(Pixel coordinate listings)
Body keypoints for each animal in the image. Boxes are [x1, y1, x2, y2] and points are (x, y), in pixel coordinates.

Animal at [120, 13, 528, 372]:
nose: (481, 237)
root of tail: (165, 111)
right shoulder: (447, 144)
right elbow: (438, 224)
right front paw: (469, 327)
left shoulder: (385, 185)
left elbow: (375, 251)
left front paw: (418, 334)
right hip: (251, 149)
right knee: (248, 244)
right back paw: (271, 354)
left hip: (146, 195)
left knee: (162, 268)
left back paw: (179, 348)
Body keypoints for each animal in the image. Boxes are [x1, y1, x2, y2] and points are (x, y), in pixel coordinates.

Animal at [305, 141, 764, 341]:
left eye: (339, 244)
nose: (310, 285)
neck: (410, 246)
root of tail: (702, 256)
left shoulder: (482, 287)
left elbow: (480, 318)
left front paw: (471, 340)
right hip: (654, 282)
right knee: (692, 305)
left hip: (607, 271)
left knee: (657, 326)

* * *

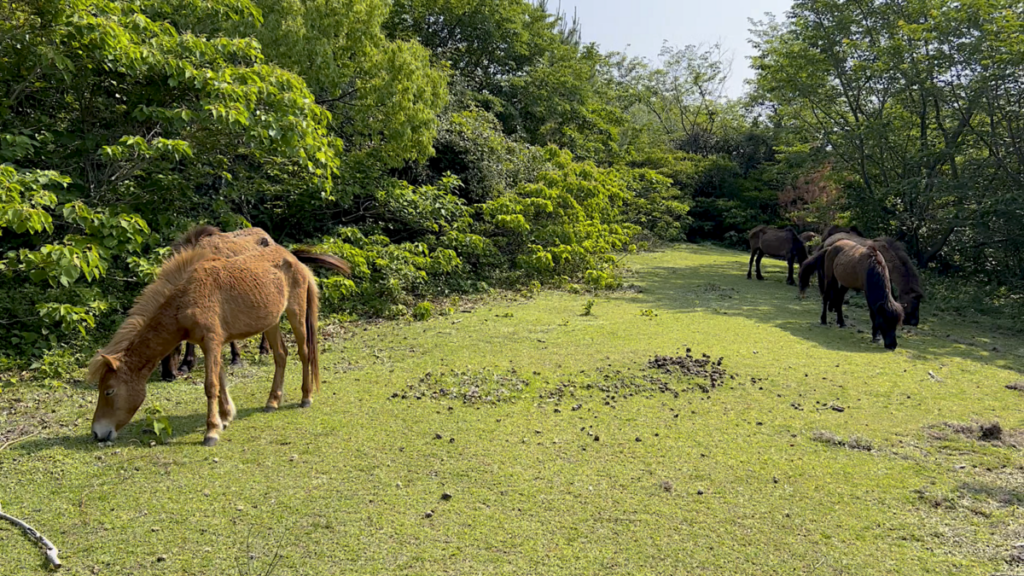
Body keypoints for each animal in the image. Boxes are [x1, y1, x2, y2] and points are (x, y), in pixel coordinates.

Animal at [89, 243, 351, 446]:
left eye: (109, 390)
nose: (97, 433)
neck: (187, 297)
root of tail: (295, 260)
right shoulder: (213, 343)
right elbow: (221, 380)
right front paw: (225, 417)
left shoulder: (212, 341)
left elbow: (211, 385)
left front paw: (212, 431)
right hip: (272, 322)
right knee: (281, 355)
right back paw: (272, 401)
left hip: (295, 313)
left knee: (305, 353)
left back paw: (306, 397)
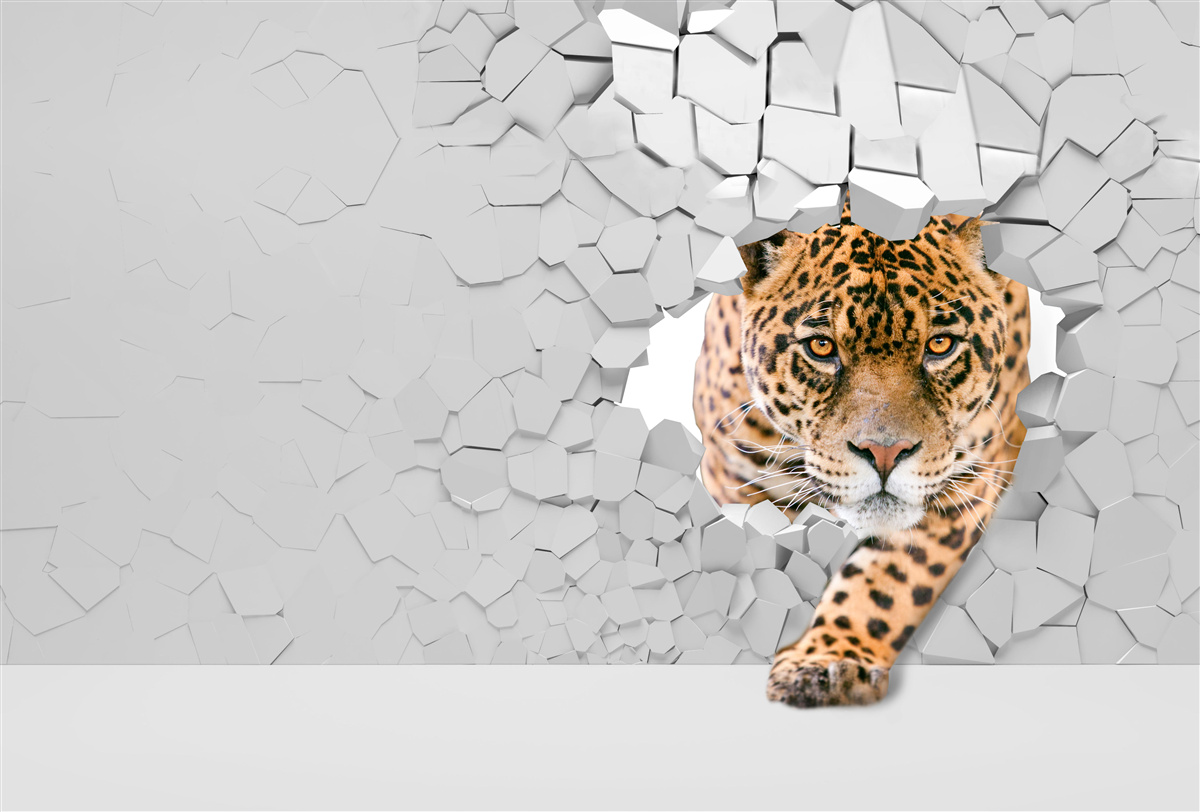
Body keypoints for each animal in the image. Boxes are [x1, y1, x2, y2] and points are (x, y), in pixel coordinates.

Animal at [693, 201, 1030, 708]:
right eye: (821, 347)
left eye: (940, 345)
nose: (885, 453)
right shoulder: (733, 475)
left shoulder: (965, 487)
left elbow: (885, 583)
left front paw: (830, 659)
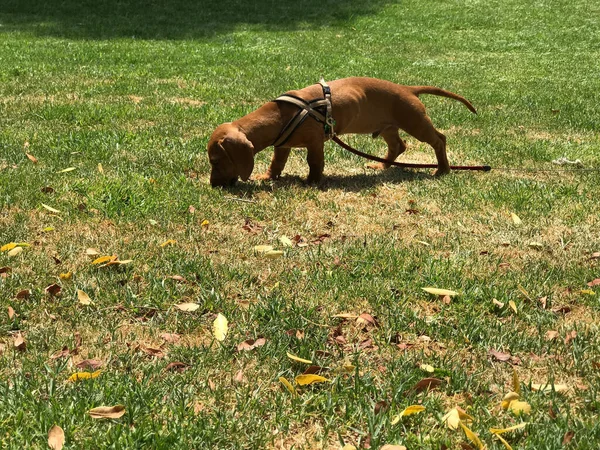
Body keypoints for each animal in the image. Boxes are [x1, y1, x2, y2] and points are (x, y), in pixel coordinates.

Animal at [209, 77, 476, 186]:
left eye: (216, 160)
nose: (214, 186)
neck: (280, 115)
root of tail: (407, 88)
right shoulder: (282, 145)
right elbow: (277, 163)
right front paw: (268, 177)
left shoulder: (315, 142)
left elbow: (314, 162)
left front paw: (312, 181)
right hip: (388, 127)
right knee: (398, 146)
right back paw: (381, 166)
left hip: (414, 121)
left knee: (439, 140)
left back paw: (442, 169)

* * *

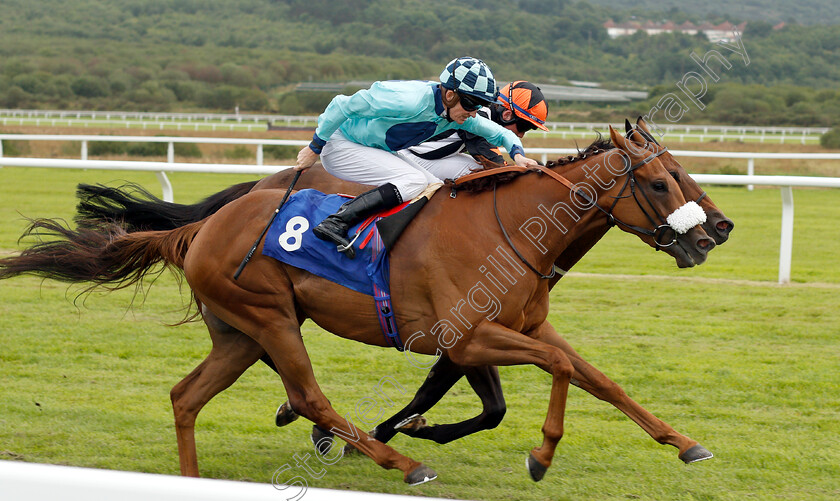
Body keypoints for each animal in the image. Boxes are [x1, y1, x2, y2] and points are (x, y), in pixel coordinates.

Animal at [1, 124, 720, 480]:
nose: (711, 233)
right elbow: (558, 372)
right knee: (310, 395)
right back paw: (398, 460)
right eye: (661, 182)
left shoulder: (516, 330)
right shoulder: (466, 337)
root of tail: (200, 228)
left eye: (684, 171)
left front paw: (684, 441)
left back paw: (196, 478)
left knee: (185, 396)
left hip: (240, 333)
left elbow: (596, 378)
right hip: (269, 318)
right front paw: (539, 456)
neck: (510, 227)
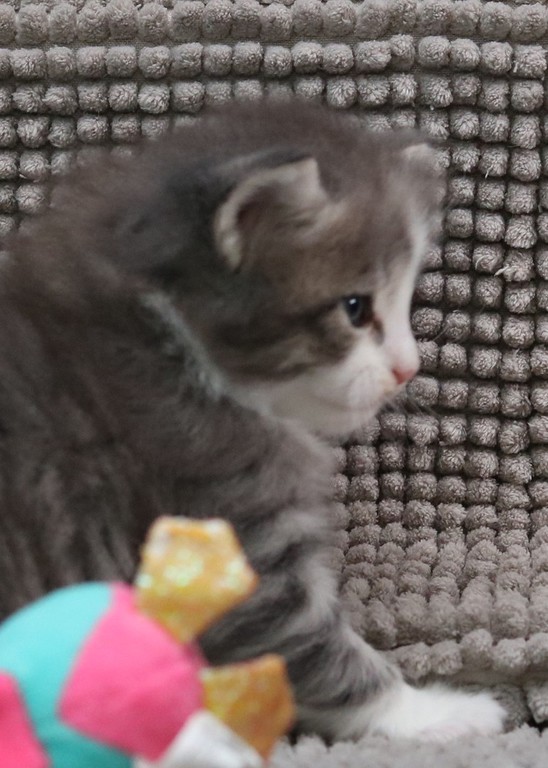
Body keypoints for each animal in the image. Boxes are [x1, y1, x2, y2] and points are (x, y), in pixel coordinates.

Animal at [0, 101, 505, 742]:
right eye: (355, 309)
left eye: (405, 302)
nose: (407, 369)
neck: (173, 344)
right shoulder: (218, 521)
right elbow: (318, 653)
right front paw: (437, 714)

*WORK INSTRUCTIONS*:
Once the line with "left elbow: (375, 251)" is found in the records above, print exactly that line and every line after it through the line with "left back paw: (179, 348)".

*TASK OUTPUT*:
left elbow: (375, 251)
left front paw: (418, 334)
right hip: (251, 149)
right knee: (248, 244)
right back paw: (271, 354)
left hip: (146, 195)
left knee: (162, 268)
left back paw: (179, 348)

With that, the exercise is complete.